Science fiction has long been a staple of literature and film, becoming a genre that has grown into one with a massive fan base. Perhaps the market for sci-fi writing is oversaturated, with the endless volumes of paperbacks that plague any bookstore or libraries back room shelves, but the role the genre serves is still relevant, perhaps more than ever.
Sci-fi itself is a very broad genre, with tales ranging from robot armies to space exploration, but what the most accomplished works have been able to master was the grounded nature of the story, making sure the spectacle of the event never eclipsed the quality of storytelling. At the same time, these works focused on scientific accuracy, consulting experts on the topic at hand in order to ensure a sound storyline, both technically and emotionally.
“The Martian is very well done, it’s technically correct in more ways than it is fabulous and made up,” physics teacher Chet Pierce said. “I think when you look at science fiction, you’re always looking at it from the eye, not of fact or fiction, but of plausibility. Is it a scenario you could imagine being possible, even if it isn’t quite technically within the bounds of the things we know today?”
It’s a happy medium that many sci-fi writers and directors often try to balance: between the scientifically accurate portrayal and the extension into unknown territories of science., bordering on fiction The 2014 film “Interstellar” attempted to do just that, where director Christopher Nolan consulted Nobel Prize winning physicist Kip Thorne in order to ensure that the film was scientifically accurate in the theoretical physics it dove into. Thorne and Nolan developed scientifically accurate renders of what a black hole would look like, and these images would eventually be put into the film.

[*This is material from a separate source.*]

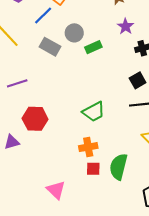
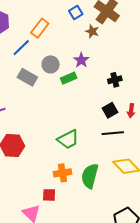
purple star: (125, 26) -> (81, 60), moved
green semicircle: (118, 167) -> (90, 176), moved
red square: (93, 169) -> (49, 195), moved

“When a film puts in the effort to be sound scientifically, it adds a level of intrigue for the viewer,” senior Vuk Petrovic said. “Not only does it make it seem possible, it humanizes the rest of the story and adds to the legitimacy of the overall message the story is trying to say.”
Science-fiction has often acted as the bar that has been set for scientific discovery, whether it be time travel, genetic engineering or artificial intelligence. But when these works humanize these ideas, it makes this bar seem far closer than before, sparking interest in a new generation of scientific thinkers.
“Good science fiction gets people interested in science,” Pierce said. “It doesn’t necessarily have to be predictive of the future; it’s a way of getting people to think about possibilities, not necessarily probabilities.”
The effect of sci-fi on actual discovery has, however, proven to be rather minimal. Although these individuals producing and creating these projects consult a good deal of experts, they are artists first.
“It is very hard for you to find a case where the fiction has triggered some sort of spark in a scientist’s mind and they make a scientific discovery because of it,” astrophysicist Neil DeGrasse Tyson said on his podcast, StarTalk Radio. “You could probably come up with one or two examples of that.”
But the goal of sci-fi isn’t to further the bounds of science and technology. Just like all good art, effective sci-fi does not ignore the power of social commentary. 2014’s “Ex Machina” expressed concerns of artificial intelligence, but spoke even more to the power technology has over us, while at the surface being a film about robots. 2016’s “Arrival” appears to be just another alien visitation movie, until it explains the problems that society has with communication, and the potential detrimental effects we serve to experience should we continue to put up walls between each other.
Science fiction acts as another form of expression for artists to delve into, allowing them to be able to make truly meaningful masterpieces while simultaneously being paired with the broadening of education and curiosity. Sci-fi acts as a melting pot for artists and academics alike to come together to address the issues they believe require attention.
“Science fiction acts as a hyperbole for problems we often overlook,” Petrovic said. “Only when framed alongside aliens and over-the-top settings do we begin to understand the issues facing our society.”